XMI Builds the Bridge for Object Developers

For those who dream of programmers, developers and all others who work with object technology living in perfect harmony, that day isn't so far off. IBM Corp., Unisys Corp. (www.unisys.com), Oracle Corp. and other leading software vendors and end-users presented the final proposal of the XML Metadata Interchange Format (XMI), an industry standard designed to streamline collaborative application development efforts on the Web.

The proposal was submitted to the Object Management Group (OMG, www.omg.org), an object technology standards body, at the group's annual member meeting in November. XMI is intended to give developers working with object technology and using a diverse set of tools, even ones from different vendors, the ability to exchange programming data over the Internet in a standard method.

"Say you have a team of people who design the system, and they've created the architecture," explains Valerie Olague, manager of IBM application development and object technology marketing communications. "Now you have to send the object to the programmers.
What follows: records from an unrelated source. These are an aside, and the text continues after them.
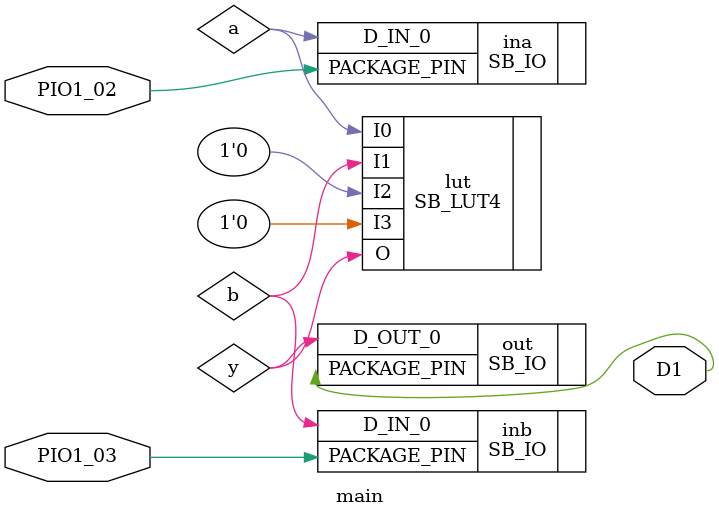
<source format=v>
module main (input PIO1_02, input PIO1_03, output D1);

wire a, b;
wire y;

SB_IO #(.PIN_TYPE(6'b00_0000)) 
    ina ( .PACKAGE_PIN(PIO1_02), .D_IN_0(a) );
SB_IO #(.PIN_TYPE(6'b00_0000)) 
    inb ( .PACKAGE_PIN(PIO1_03), .D_IN_0(b) );

(* LOC="2,2/0" *)
SB_LUT4 #(.LUT_INIT(16'b1000_1000_1000_1000)) 
    lut ( .I0(a), .I1(b), .I2(1'b0), .I3(1'b0), .O(y) );

SB_IO #(.PIN_TYPE(6'b01_0110)) 
    out ( .PACKAGE_PIN(D1), .D_OUT_0(y) );

endmodule


</source>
If they make changes, which they almost always do, using different software, the only way to maintain your original design is to have a model."

With the widespread support it's receiving, XMI aims to make XML (eXtensible Markup Language), integrated with the OMG's Unified Modeling Language (UML) and Meta Object Facility (MOF), the best option for an open information interchange model.

UML provides system architects working on object analysis and design with one consistent language for specifying, visualizing, constructing and documenting the data in software systems, as well as for business modeling. MOF is a unifying framework for describing, representing and manipulating meta-information in distributed environments.

UML and MOF are mostly invisible to developers because all they need to know is that they can design an object in IBM's VisualAge for Java, tweak it in Rational Software’s Rational Rose, and open it once again in Oracle Database Designer -- all without losing a single key stroke.

Richard Soley, chairman and CEO of the OMG, says XMI is the final piece in the collaborative puzzle that started with 1997 release of UML and MOF. He expects the XMI standard to pass as easily as the others. Soley also says he's been impressed with the widespread support, especially since companies will have to work even harder to develop best-of-breed development tools.

As for Microsoft Corp., it's been taking the Java approach to XML: It's a useful development language, but wouldn't make it vendor neutral. This presents an especially tough challenge for Sridhar Iyengar, Unisys fellow and chair of the Object Analysis and Design Task Force for OMG. It's Iyengar's responsibility to Unisys, a company well-known for Windows NT-compatible solutions, that makes it difficult for him and his company to press forward with this technology. But Iyengar is confident that Unisys will find a common ground.

"When I put on my Unisys hat, I have to make sure things are compatible with Microsoft," Iyengar explains. "Our [Unisys] strategy is very clearly to bridge the gap between the mainframe and Unix-using NT. Part of that strategy is to integrate our standards with Microsoft's products."